Evasion Attacks. In these attacks, the hacker’s goal is to generate samples that can be reclassified to some arbitrary class determined by the attacker. In terms of image classification, for example, the change in the original sample might be undetectable to the human eye, but the machine learning model is tricked into placing it in the target class selected by the attacker, rather than the class in which it belongs.

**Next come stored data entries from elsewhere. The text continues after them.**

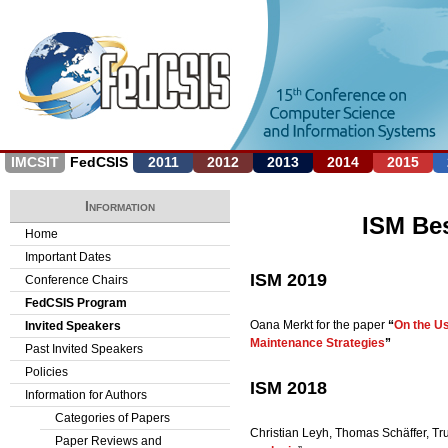
Jump to navigation
IMCSIT
FedCSIS
2011
2012
2013
2014
2015
Information
ISM Be
Home
Important Dates
ISM 2019
Conference Chairs
FedCSIS Program
Oana Merkt for the paper
“
On the Us
Invited Speakers
Maintenance Strategies
”
Past Invited Speakers
Policies
ISM 2018
Information for Authors
Categories of Papers
Christian Leyh, Thomas Schäffer, Tr
Paper Reviews and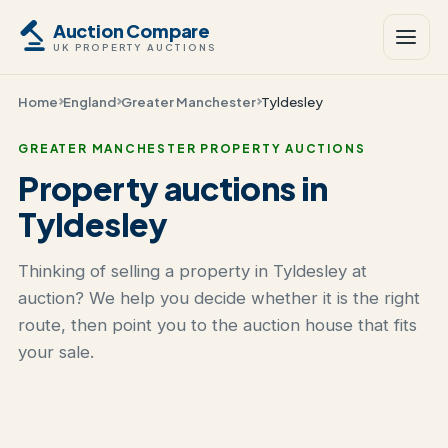
Auction Compare
UK PROPERTY AUCTIONS
Home
England
Greater Manchester
Tyldesley
GREATER MANCHESTER PROPERTY AUCTIONS
Property auctions in
Tyldesley
Thinking of selling a property in Tyldesley at
auction? We help you decide whether it is the right
route, then point you to the auction house that fits
your sale.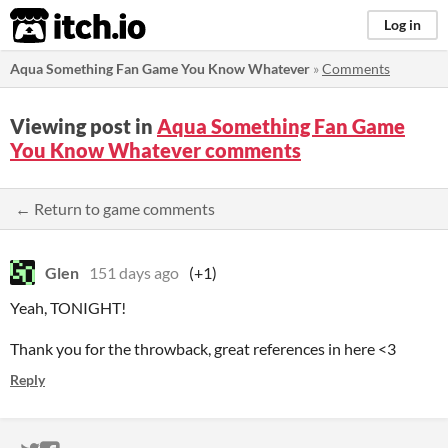
itch.io
Log in
Aqua Something Fan Game You Know Whatever
»
Comments
Viewing post in
Aqua Something Fan Game
You Know Whatever comments
← Return to game comments
Glen
151 days ago
(+1)
Yeah, TONIGHT!
Thank you for the throwback, great references in here <3
Reply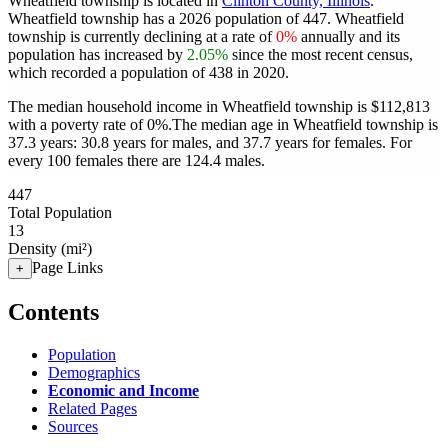
Wheatfield township is located in
Clinton County, Illinois
.
Wheatfield township has a 2026 population of
447
. Wheatfield
township is currently declining at a rate of
0%
annually and its
population has increased by
2.05%
since the most recent census,
which recorded a population of
438
in 2020.
The median household income in Wheatfield township is $112,813
with a poverty rate of 0%.
The median age in Wheatfield township is
37.3 years: 30.8 years for males, and 37.7 years for females.
For
every 100 females there are 124.4 males.
447
Total Population
13
Density (mi²)
Page Links
+
Contents
Population
Demographics
Economic and Income
Related Pages
Sources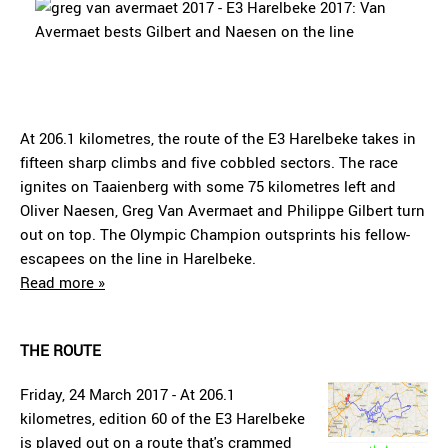
At 206.1 kilometres, the route of the E3 Harelbeke takes in
fifteen sharp climbs and five cobbled sectors. The race
ignites on Taaienberg with some 75 kilometres left and
Oliver Naesen, Greg Van Avermaet and Philippe Gilbert turn
out on top. The Olympic Champion outsprints his fellow-
escapees on the line in Harelbeke.
Read more »
THE ROUTE
Friday, 24 March 2017 - At 206.1
kilometres, edition 60 of the E3 Harelbeke
is played out on a route that's crammed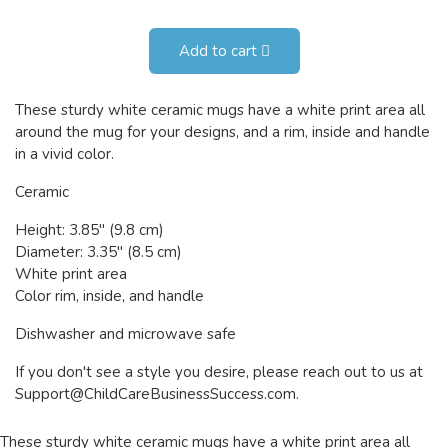
Add to cart
These sturdy white ceramic mugs have a white print area all
around the mug for your designs, and a rim, inside and handle
in a vivid color.
Ceramic
Height: 3.85" (9.8 cm)
Diameter: 3.35" (8.5 cm)
White print area
Color rim, inside, and handle
Dishwasher and microwave safe
If you don't see a style you desire, please reach out to us at
Support@ChildCareBusinessSuccess.com
.
These sturdy white ceramic mugs have a white print area all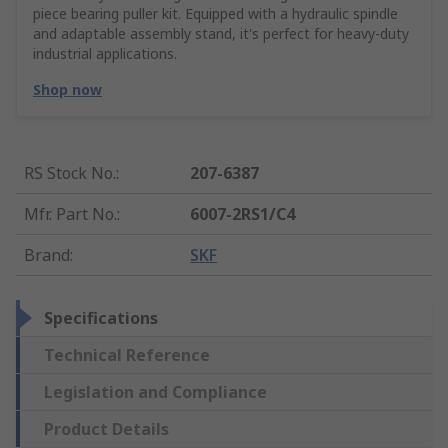
piece bearing puller kit. Equipped with a hydraulic spindle
and adaptable assembly stand, it's perfect for heavy-duty
industrial applications.
Shop now
RS Stock No.
:
207-6387
Mfr. Part No.
:
6007-2RS1/C4
Brand
:
SKF
Specifications
Technical Reference
Legislation and Compliance
Product Details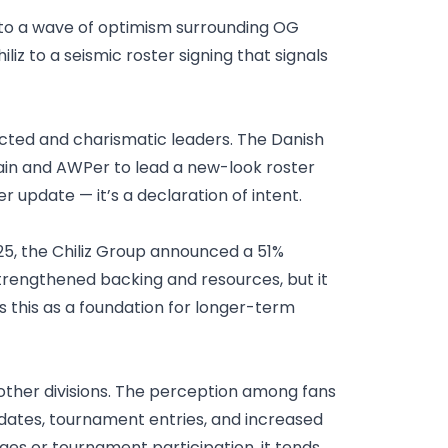
 to a wave of optimism surrounding OG
z to a seismic roster signing that signals
ected and charismatic leaders. The Danish
ptain and AWPer to lead a new-look roster
 update — it’s a declaration of intent.
5, the Chiliz Group announced a 51%
strengthened backing and resources, but it
s this as a foundation for longer-term
 other divisions. The perception among fans
updates, tournament entries, and increased
s or tournament participation, it tends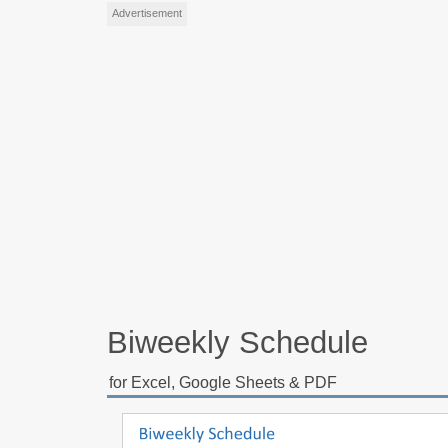
Advertisement
Biweekly Schedule
for Excel, Google Sheets & PDF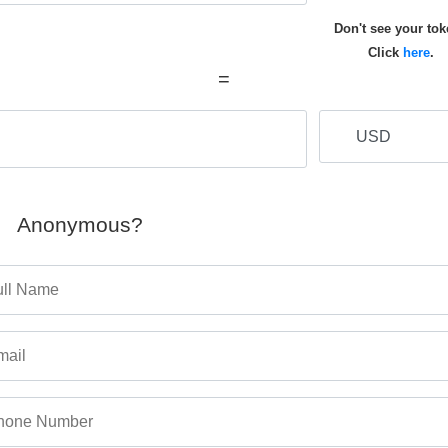
Don't see your to
Click
here
.
=
Anonymous?
ull Name
mail
hone Number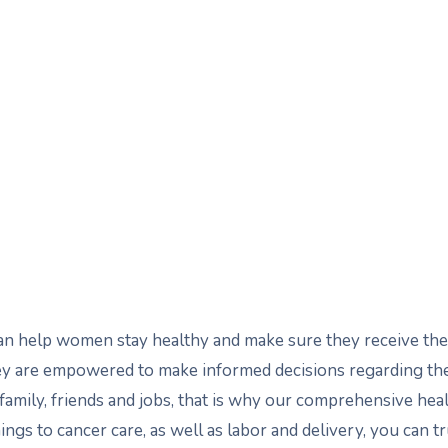
 can help women stay healthy and make sure they receive 
they are empowered to make informed decisions regarding t
amily, friends and jobs, that is why our comprehensive hea
ings to cancer care, as well as labor and delivery, you can t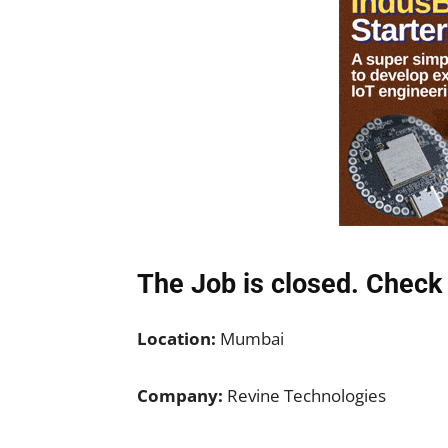
The Job is closed. Check 
Location:
Mumbai
Company:
Revine Technologies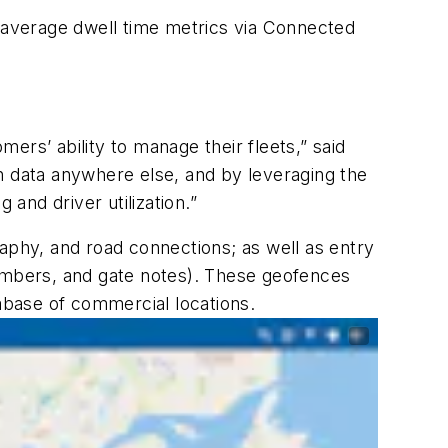
 average dwell time metrics via Connected
ers’ ability to manage their fleets,” said
ion data anywhere else, and by leveraging the
 and driver utilization.”
aphy, and road connections; as well as entry
numbers, and gate notes). These geofences
abase of commercial locations.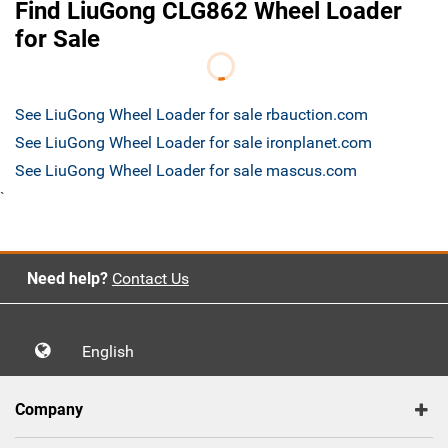
Find LiuGong CLG862 Wheel Loader
for Sale
See LiuGong Wheel Loader for sale rbauction.com
See LiuGong Wheel Loader for sale ironplanet.com
See LiuGong Wheel Loader for sale mascus.com
`
Need help?
Contact Us
English
Company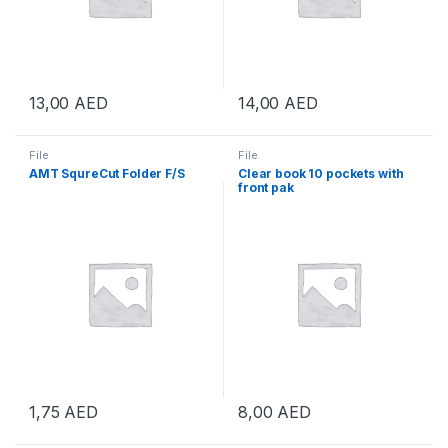
13,00
AED
14,00
AED
File
File
AMT SqureCut Folder F/S
Clear book 10 pockets with
front pak
1,75
AED
8,00
AED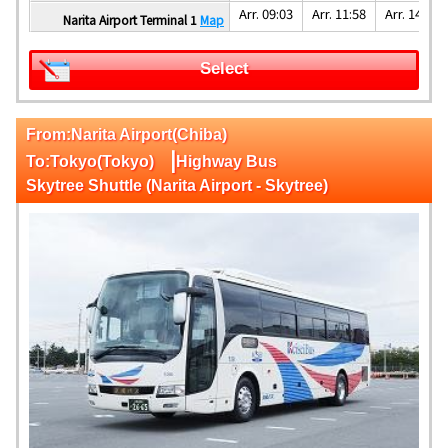
Arr. 09:03
Arr. 11:58
Arr. 14:08
Narita Airport Terminal 1
Map
Select
From:Narita Airport(Chiba)
|
To:Tokyo(Tokyo)
Highway Bus
Skytree Shuttle (Narita Airport - Skytree)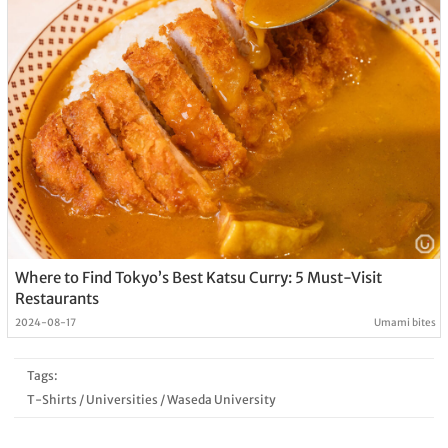
Where to Find Tokyo’s Best Katsu Curry: 5 Must-Visit
Restaurants
2024-08-17
Umami bites
Tags:
T-Shirts
/
Universities
/
Waseda University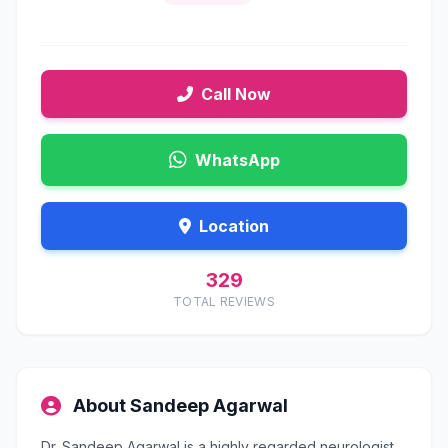
Call Now
WhatsApp
Location
329
TOTAL REVIEWS
About Sandeep Agarwal
Dr. Sandeep Agarwal is a highly regarded neurologist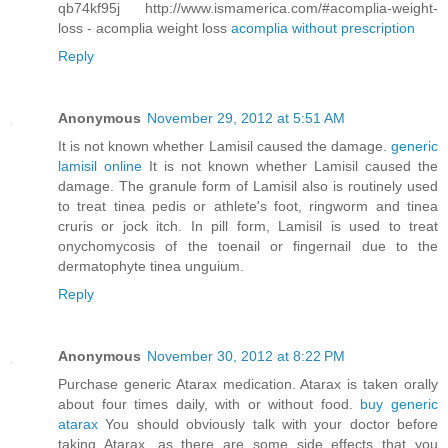
qb74kf95j http://www.ismamerica.com/#acomplia-weight-
loss - acomplia weight loss
acomplia without prescription
Reply
Anonymous
November 29, 2012 at 5:51 AM
It is not known whether Lamisil caused the damage.
generic
lamisil online
It is not known whether Lamisil caused the
damage. The granule form of Lamisil also is routinely used
to treat tinea pedis or athlete's foot, ringworm and tinea
cruris or jock itch. In pill form, Lamisil is used to treat
onychomycosis of the toenail or fingernail due to the
dermatophyte tinea unguium.
Reply
Anonymous
November 30, 2012 at 8:22 PM
Purchase generic Atarax medication. Atarax is taken orally
about four times daily, with or without food.
buy generic
atarax
You should obviously talk with your doctor before
taking Atarax, as there are some side effects that you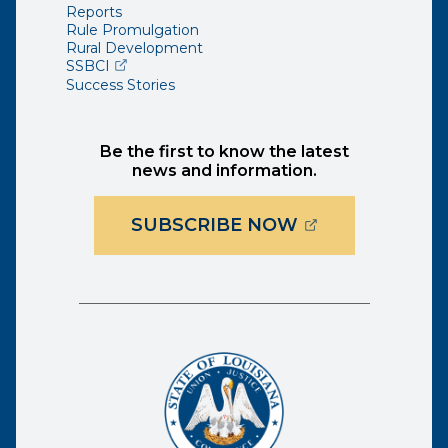
Reports
Rule Promulgation
Rural Development
(opens external page in a new window)
SSBCI
Success Stories
Be the first to know the latest
news and information.
(OPENS EXTER
SUBSCRIBE NOW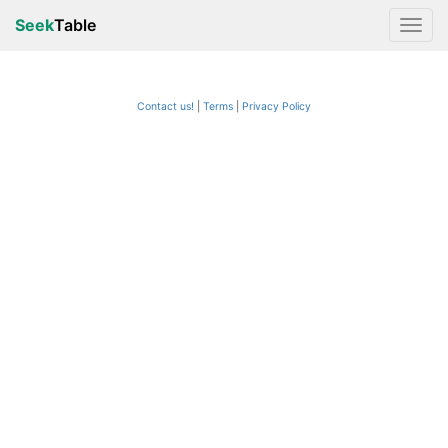
Seek
Table
Contact us!
Terms
|
Privacy Policy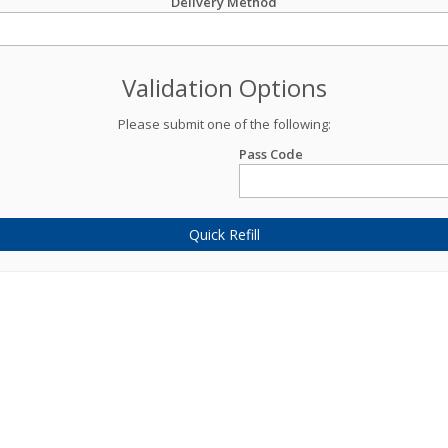
Delivery Method
Validation Options
Please submit one of the following:
Pass Code
Quick Refill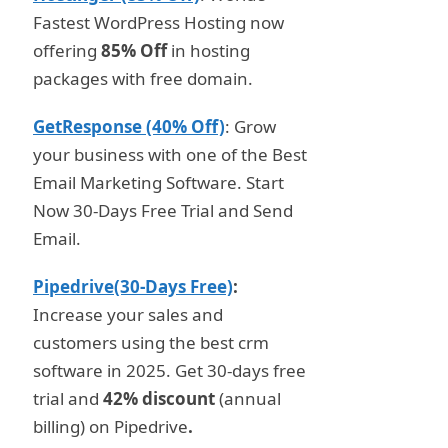
Fastest WordPress Hosting now
offering
85% Off
in hosting
packages with free domain.
GetResponse (40% Off)
: Grow
your business with one of the Best
Email Marketing Software. Start
Now 30-Days Free Trial and Send
Email.
Pipedrive(30-Days Free)
:
Increase your sales and
customers using the best crm
software in 2025. Get 30-days free
trial and
42% discount
(annual
billing) on Pipedrive
.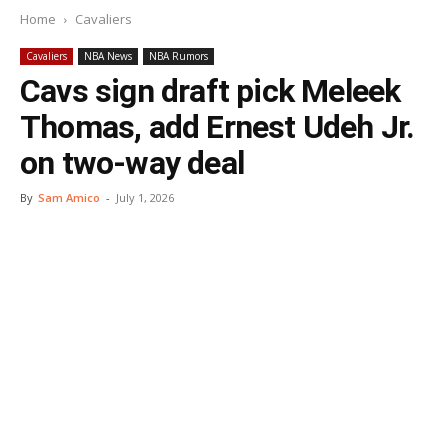
Home
Cavaliers
Cavaliers
NBA News
NBA Rumors
Cavs sign draft pick Meleek
Thomas, add Ernest Udeh Jr.
on two-way deal
By
Sam Amico
-
July 1, 2026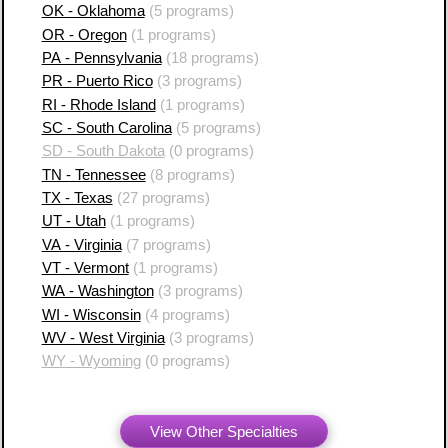
OK - Oklahoma
(5 programs)
OR - Oregon
(1 programs)
PA - Pennsylvania
(18 programs)
PR - Puerto Rico
(3 programs)
RI - Rhode Island
(1 programs)
SC - South Carolina
(5 programs)
SD - South Dakota
(0 programs)
TN - Tennessee
(8 programs)
TX - Texas
(27 programs)
UT - Utah
(1 programs)
VA - Virginia
(7 programs)
VT - Vermont
(1 programs)
WA - Washington
(3 programs)
WI - Wisconsin
(4 programs)
WV - West Virginia
(3 programs)
WY - Wyoming
(0 programs)
View Other Specialties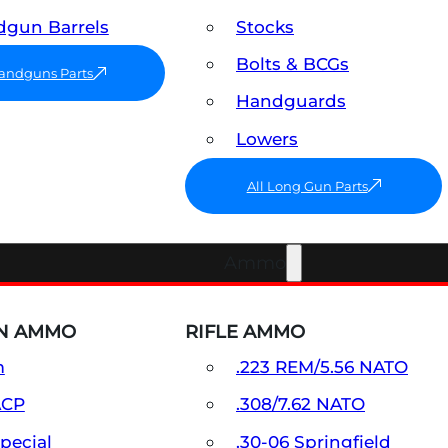
gun Barrels
Stocks
Bolts & BCGs
Handguns Parts
Handguards
Lowers
All Long Gun Parts
Ammo
N AMMO
RIFLE AMMO
m
.223 REM/5.56 NATO
ACP
.308/7.62 NATO
Special
.30-06 Springfield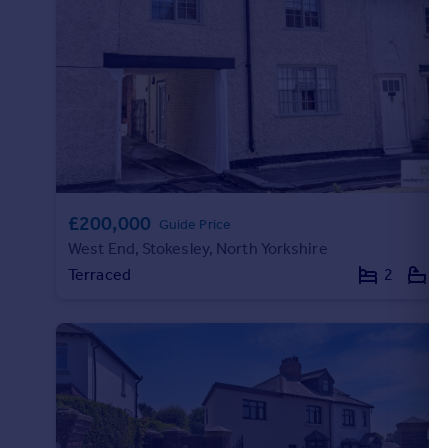
£200,000
Guide Price
West End, Stokesley, North Yorkshire
Terraced
2
1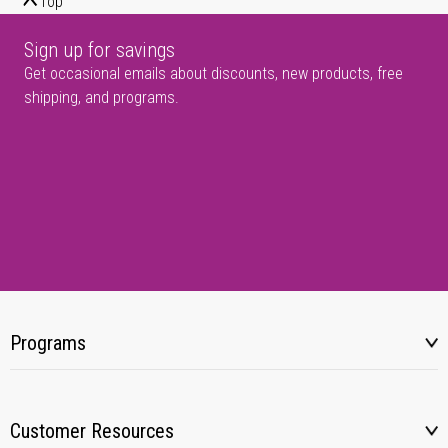
Top
Sign up for savings
Get occasional emails about discounts, new products, free
shipping, and programs.
Programs
Customer Resources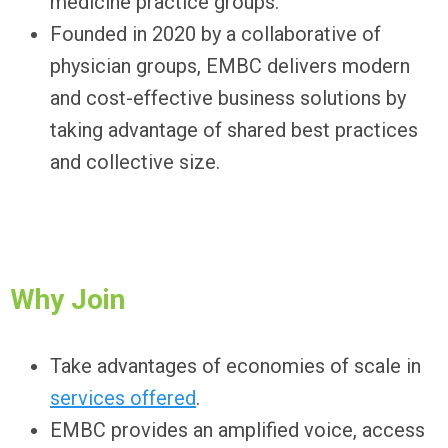
medicine practice groups.
Founded in 2020 by a collaborative of
physician groups, EMBC delivers modern
and cost-effective business solutions by
taking advantage of shared best practices
and collective size.
Why Join
Take advantages of economies of scale in
services offered
.
EMBC provides an amplified voice, access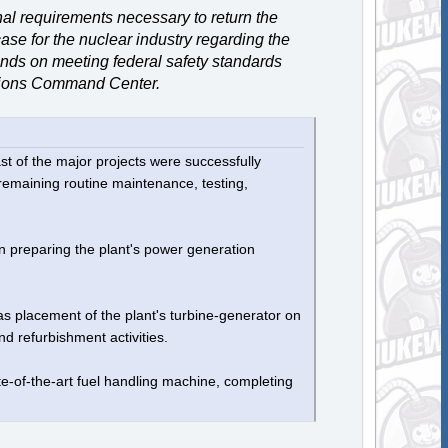
nal requirements necessary to return the
ase for the nuclear industry regarding the
epends on meeting federal safety standards
ations Command Center.
t of the major projects were successfully
e remaining routine maintenance, testing,
n preparing the plant's power generation
as placement of the plant's turbine-generator on
nd refurbishment activities.
e-of-the-art fuel handling machine, completing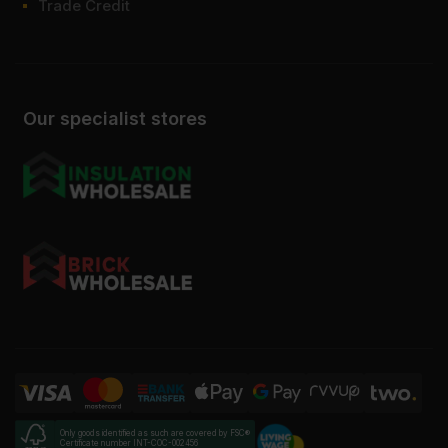
Trade Credit
Our specialist stores
Only goods identified as such are covered by FSC®
Certificate number INT-COC-002456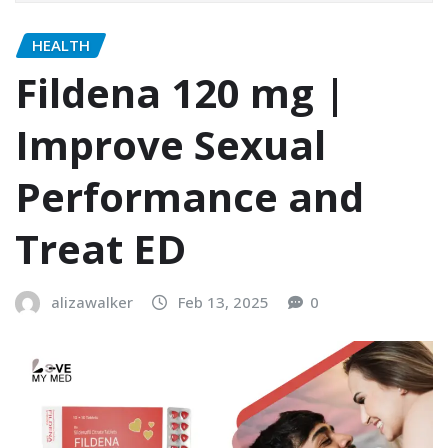
HEALTH
Fildena 120 mg |
Improve Sexual
Performance and
Treat ED
alizawalker
Feb 13, 2025
0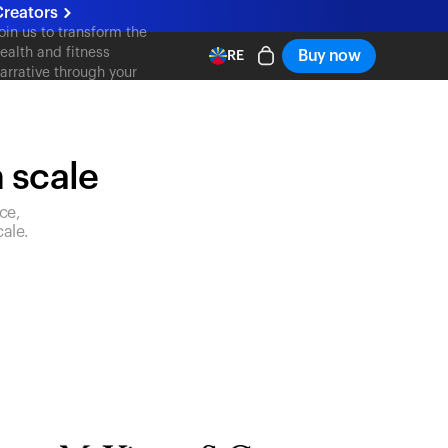
Creators
oin us to transform the
ealth and fitness
Buy now
RE
arrative through your
ontent
n scale
ce,
ale.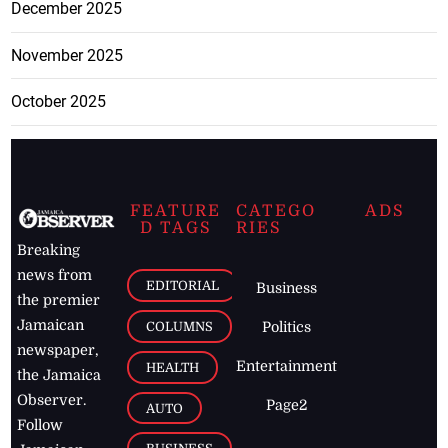
December 2025
November 2025
October 2025
FEATURE
CATEGO
ADS
D TAGS
RIES
Breaking
news from
EDITORIAL
Business
the premier
Jamaican
COLUMNS
Politics
newspaper,
Entertainment
HEALTH
the Jamaica
Observer.
Page2
AUTO
Follow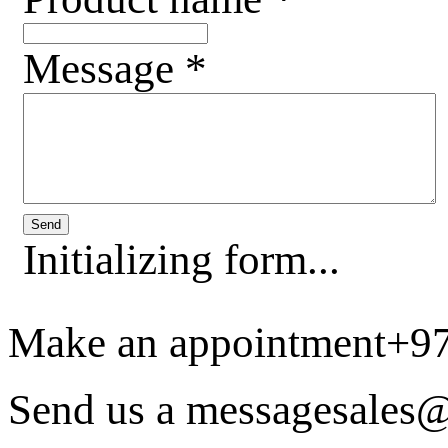
Message
*
Send
Initializing form...
Make an appointment
+9
Send us a message
sales@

Poisoning Attacks. Broadly defined, poisoning attacks are adversarial attacks during the training stage of the machine learning algorithm, during which hackers insert malicious or altered data into a training dataset to manipulate a model's learning and decision-making processes.
Poisoning attacks are powerful and can cause indiscriminate damage to the machine learning model. They leverage a wide range of adversarial capabilities, such as data poisoning, model poisoning, label control, source code control, and test data control.
Privacy Attacks. These include data reconstruction, membership inference, property inference, and model extraction attacks. As one example, data reconstruction attacks and membership inference attacks are able to recover an individual’s private data from aggregate information.
Adversarial Attacks on Generative AI
Although many attack types in Predictive AI are also observed in Generative AI (such as data poisoning, model poisoning, and model extraction), recent research has also found adversarial machine learning attacks that are specific to Generative AI systems, according to the NIST report. The three categories of such attacks include supply chain attacks, direct prompting attacks, and indirect prompt injection attacks, as described below.
The NIST report offers 127 pages of insights into adversarial attacks and adversarial machine learning.
Summary
Adversarial machine learning is a rapidly emerging discipline driven by the objective of understanding how hackers can manipulate data to cause incorrect or undesired outcomes in machine learning applications. By exploring how attackers can exploit weaknesses in machine learning models, the emerging field of adversarial machine learning can help lead to solutions to address those weaknesses and other vulnerabilities being discovered.
Introducing more robust security into all stages of the machine learning life cycle is becoming increasingly important, and will enable those responsible for the design, development, implementation, and management of artificial intelligence and machine learning systems to continue to advance applications and identify new uses for these promising technologies.